### WHAT YOU WILL DO
Return each line of the data below unchanged, please.

** Opening WORKING DATA block **

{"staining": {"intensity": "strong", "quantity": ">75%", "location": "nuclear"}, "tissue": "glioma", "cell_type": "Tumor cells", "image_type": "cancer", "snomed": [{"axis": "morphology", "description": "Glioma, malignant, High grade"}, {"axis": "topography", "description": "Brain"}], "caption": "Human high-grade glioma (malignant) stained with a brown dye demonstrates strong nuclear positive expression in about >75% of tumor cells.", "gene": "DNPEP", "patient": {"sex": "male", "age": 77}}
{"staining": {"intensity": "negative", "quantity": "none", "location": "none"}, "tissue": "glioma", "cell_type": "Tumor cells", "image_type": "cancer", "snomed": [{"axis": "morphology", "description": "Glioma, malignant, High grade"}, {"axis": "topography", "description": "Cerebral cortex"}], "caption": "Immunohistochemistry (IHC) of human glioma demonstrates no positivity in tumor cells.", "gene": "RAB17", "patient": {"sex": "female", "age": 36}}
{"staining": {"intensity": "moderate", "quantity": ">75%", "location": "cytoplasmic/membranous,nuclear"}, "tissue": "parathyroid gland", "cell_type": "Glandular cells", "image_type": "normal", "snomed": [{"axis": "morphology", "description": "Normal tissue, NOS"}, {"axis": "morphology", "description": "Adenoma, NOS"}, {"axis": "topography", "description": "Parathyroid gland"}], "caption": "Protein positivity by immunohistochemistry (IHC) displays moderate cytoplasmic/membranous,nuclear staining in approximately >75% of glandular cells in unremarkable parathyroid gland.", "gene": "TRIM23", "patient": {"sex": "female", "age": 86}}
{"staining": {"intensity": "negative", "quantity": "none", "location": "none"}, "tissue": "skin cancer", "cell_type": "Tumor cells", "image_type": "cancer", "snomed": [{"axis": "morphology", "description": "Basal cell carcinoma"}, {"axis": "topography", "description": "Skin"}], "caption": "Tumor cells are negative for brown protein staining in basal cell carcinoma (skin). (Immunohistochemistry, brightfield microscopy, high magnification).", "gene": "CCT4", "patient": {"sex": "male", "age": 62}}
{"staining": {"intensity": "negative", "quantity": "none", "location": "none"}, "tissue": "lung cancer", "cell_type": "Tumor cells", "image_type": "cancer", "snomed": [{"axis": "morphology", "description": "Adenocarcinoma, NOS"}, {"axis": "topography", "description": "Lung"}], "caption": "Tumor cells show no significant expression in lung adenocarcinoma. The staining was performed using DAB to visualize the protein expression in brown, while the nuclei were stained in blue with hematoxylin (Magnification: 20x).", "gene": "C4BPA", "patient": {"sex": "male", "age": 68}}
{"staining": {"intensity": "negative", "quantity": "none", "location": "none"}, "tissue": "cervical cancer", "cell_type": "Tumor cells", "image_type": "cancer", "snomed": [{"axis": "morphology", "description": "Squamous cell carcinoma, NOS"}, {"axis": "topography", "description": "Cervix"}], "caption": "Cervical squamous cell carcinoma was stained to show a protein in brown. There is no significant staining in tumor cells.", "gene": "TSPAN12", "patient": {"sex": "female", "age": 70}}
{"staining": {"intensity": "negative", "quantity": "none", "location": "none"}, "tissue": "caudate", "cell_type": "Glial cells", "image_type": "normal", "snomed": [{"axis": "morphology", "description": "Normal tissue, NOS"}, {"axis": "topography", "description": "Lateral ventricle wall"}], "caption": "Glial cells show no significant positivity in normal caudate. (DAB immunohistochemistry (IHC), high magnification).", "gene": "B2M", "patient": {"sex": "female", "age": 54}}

** Closing WORKING DATA block **

### SOLUTION TO THE EXERCISE
{"staining": {"intensity": "strong", "quantity": ">75%", "location": "nuclear"}, "tissue": "glioma", "cell_type": "Tumor cells", "image_type": "cancer", "snomed": [{"axis": "morphology", "description": "Glioma, malignant, High grade"}, {"axis": "topography", "description": "Brain"}], "caption": "Human high-grade glioma (malignant) stained with a brown dye demonstrates strong nuclear positive expression in about >75% of tumor cells.", "gene": "DNPEP", "patient": {"sex": "male", "age": 77}}
{"staining": {"intensity": "negative", "quantity": "none", "location": "none"}, "tissue": "glioma", "cell_type": "Tumor cells", "image_type": "cancer", "snomed": [{"axis": "morphology", "description": "Glioma, malignant, High grade"}, {"axis": "topography", "description": "Cerebral cortex"}], "caption": "Immunohistochemistry (IHC) of human glioma demonstrates no positivity in tumor cells.", "gene": "RAB17", "patient": {"sex": "female", "age": 36}}
{"staining": {"intensity": "moderate", "quantity": ">75%", "location": "cytoplasmic/membranous,nuclear"}, "tissue": "parathyroid gland", "cell_type": "Glandular cells", "image_type": "normal", "snomed": [{"axis": "morphology", "description": "Normal tissue, NOS"}, {"axis": "morphology", "description": "Adenoma, NOS"}, {"axis": "topography", "description": "Parathyroid gland"}], "caption": "Protein positivity by immunohistochemistry (IHC) displays moderate cytoplasmic/membranous,nuclear staining in approximately >75% of glandular cells in unremarkable parathyroid gland.", "gene": "TRIM23", "patient": {"sex": "female", "age": 86}}
{"staining": {"intensity": "negative", "quantity": "none", "location": "none"}, "tissue": "skin cancer", "cell_type": "Tumor cells", "image_type": "cancer", "snomed": [{"axis": "morphology", "description": "Basal cell carcinoma"}, {"axis": "topography", "description": "Skin"}], "caption": "Tumor cells are negative for brown protein staining in basal cell carcinoma (skin). (Immunohistochemistry, brightfield microscopy, high magnification).", "gene": "CCT4", "patient": {"sex": "male", "age": 62}}
{"staining": {"intensity": "negative", "quantity": "none", "location": "none"}, "tissue": "lung cancer", "cell_type": "Tumor cells", "image_type": "cancer", "snomed": [{"axis": "morphology", "description": "Adenocarcinoma, NOS"}, {"axis": "topography", "description": "Lung"}], "caption": "Tumor cells show no significant expression in lung adenocarcinoma. The staining was performed using DAB to visualize the protein expression in brown, while the nuclei were stained in blue with hematoxylin (Magnification: 20x).", "gene": "C4BPA", "patient": {"sex": "male", "age": 68}}
{"staining": {"intensity": "negative", "quantity": "none", "location": "none"}, "tissue": "cervical cancer", "cell_type": "Tumor cells", "image_type": "cancer", "snomed": [{"axis": "morphology", "description": "Squamous cell carcinoma, NOS"}, {"axis": "topography", "description": "Cervix"}], "caption": "Cervical squamous cell carcinoma was stained to show a protein in brown. There is no significant staining in tumor cells.", "gene": "TSPAN12", "patient": {"sex": "female", "age": 70}}
{"staining": {"intensity": "negative", "quantity": "none", "location": "none"}, "tissue": "caudate", "cell_type": "Glial cells", "image_type": "normal", "snomed": [{"axis": "morphology", "description": "Normal tissue, NOS"}, {"axis": "topography", "description": "Lateral ventricle wall"}], "caption": "Glial cells show no significant positivity in normal caudate. (DAB immunohistochemistry (IHC), high magnification).", "gene": "B2M", "patient": {"sex": "female", "age": 54}}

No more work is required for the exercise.